BEGIN RECORDS FOR THIS EXERCISE

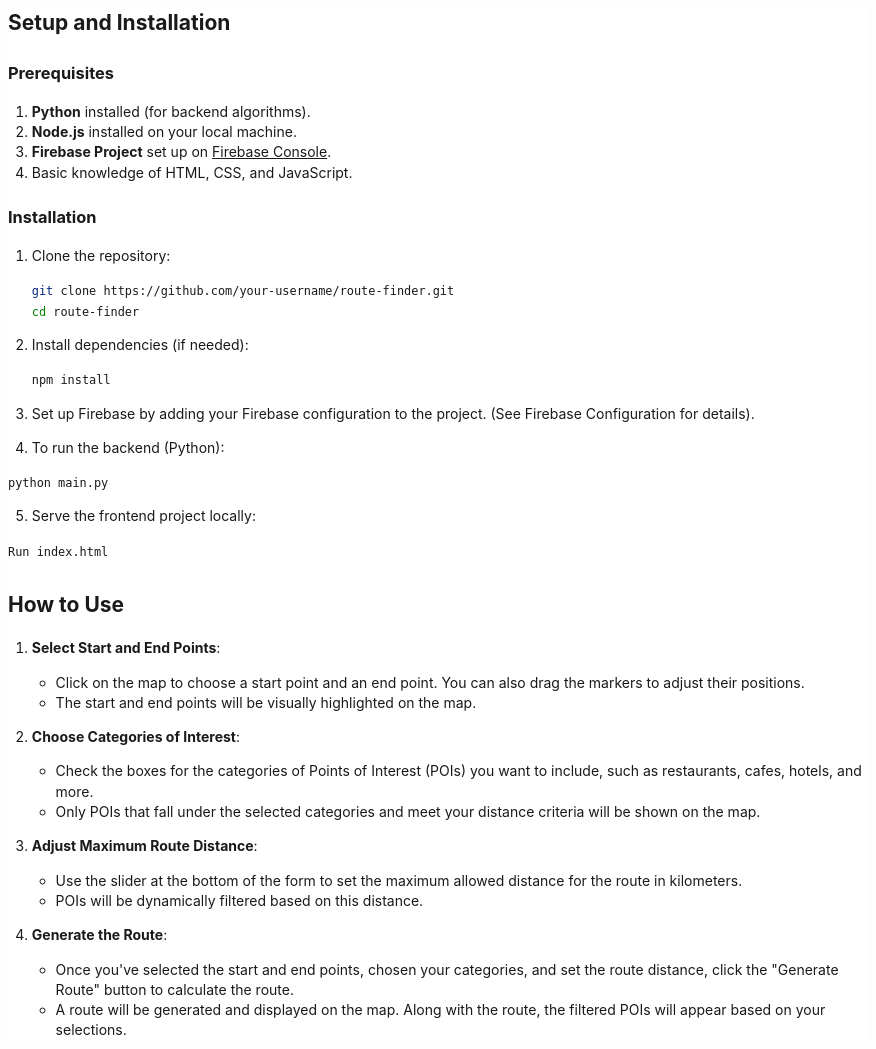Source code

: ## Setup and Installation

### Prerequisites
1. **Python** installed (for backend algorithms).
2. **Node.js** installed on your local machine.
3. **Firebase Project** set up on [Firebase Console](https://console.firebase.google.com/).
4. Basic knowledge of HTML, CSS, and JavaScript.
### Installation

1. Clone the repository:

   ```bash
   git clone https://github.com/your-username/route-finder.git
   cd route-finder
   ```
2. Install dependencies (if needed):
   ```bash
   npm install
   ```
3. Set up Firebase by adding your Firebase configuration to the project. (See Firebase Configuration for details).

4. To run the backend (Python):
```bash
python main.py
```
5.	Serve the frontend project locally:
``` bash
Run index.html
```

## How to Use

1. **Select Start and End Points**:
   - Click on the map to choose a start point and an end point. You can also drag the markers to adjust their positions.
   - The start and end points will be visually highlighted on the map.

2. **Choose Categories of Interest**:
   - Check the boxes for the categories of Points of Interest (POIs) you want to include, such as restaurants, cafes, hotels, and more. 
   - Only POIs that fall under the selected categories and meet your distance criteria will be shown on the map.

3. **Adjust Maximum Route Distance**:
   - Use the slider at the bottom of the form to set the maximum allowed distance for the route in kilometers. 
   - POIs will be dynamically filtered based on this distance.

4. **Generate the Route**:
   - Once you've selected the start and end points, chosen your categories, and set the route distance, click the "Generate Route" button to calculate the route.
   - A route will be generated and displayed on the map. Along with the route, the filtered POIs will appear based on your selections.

END RECORDS FOR THIS EXERCISE

### TASK
Write out once more the lines above beginning at the line with "- Only POIs"; continue through the final line and stop there.

### TASK RESPONSE
   - Only POIs that fall under the selected categories and meet your distance criteria will be shown on the map.

3. **Adjust Maximum Route Distance**:
   - Use the slider at the bottom of the form to set the maximum allowed distance for the route in kilometers. 
   - POIs will be dynamically filtered based on this distance.

4. **Generate the Route**:
   - Once you've selected the start and end points, chosen your categories, and set the route distance, click the "Generate Route" button to calculate the route.
   - A route will be generated and displayed on the map. Along with the route, the filtered POIs will appear based on your selections.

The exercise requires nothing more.